Getting Packages in My Building Is Chaotic. What Can I Do?
Q: The package situation in my co-op feels chaotic. We have a doorman, who attends to the lobby, but if someone needs to retrieve a package, he has to get it from a storage area, leaving the lobby unattended. The package room is often overloaded, making it hard for him to find items, and some people don’t pick up their boxes for days, adding to the clutter. I can only imagine how busy it’s going to get over the holidays. There must be a better way to do this, right?
A: The onslaught of package deliveries was bad before the pandemic, but it’s been exacerbated in the past year as people started ordering everything online, from dish soap to dresses. Add to the mix typical holiday shopping and extraordinary shipping delays, and you have a recipe for a very confused and cluttered package room.
“Package deliveries have not been just a seasonal issue — they’ve been a 52-week issue,” said Dan Wurtzel, the president of FirstService Residential New York, a property manager. “There are significant challenges around where to store stuff and how to manage the volume of packages.”
From what you describe, it sounds like your building is struggling with three separate problems: staffing shortages, a lack of appropriate space and an ineffective delivery system. All three issues could be managed better.
Contact the managing agent and the board, laying out your concerns. Use specific examples, if you can, and be clear that you are looking for a solution to an ongoing issue.

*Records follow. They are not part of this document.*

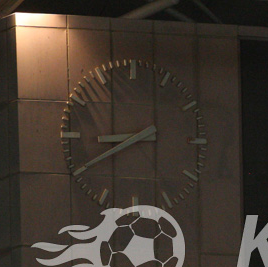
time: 8:40
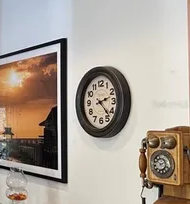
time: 2:22
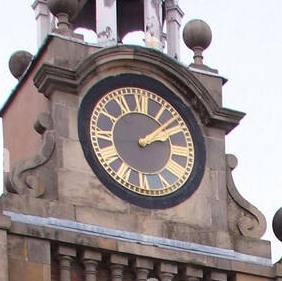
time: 2:08
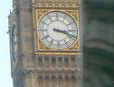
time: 3:18
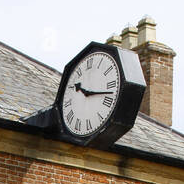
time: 10:17
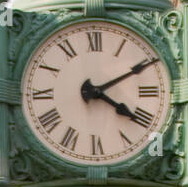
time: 4:10
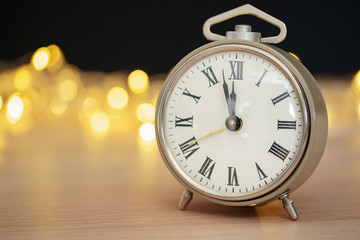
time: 11:57
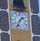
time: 1:33
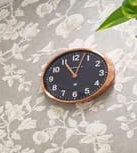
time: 11:03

The doorman is being asked to be in two places at once, an impossible task, and one that creates a safety hazard when the lobby is left unattended. The building needs to hire more people, or ask existing staff members to provide backup at busy hours. The package room might need an overhaul. It might be too small or poorly organized. The building should establish rules for residents who do not pick up their packages in a timely manner. It could move unclaimed boxes to a secondary storage area, and require residents to schedule a pickup time. Or management could get permission to drop off packages inside individual apartments. If a new policy is put in place, management should communicate this clearly to residents.
The building should also re-evaluate how it logs packages as they are delivered and disseminated so they do not end up in the wrong hands. Many buildings are moving to electronic tracking systems, which yours might want to consider. “Having a computerized front desk program where you can scan packages is really important now,” Mr. Wurtzel said. “A manual log is susceptible to human error.”
With a few fixes, you leave less room for error.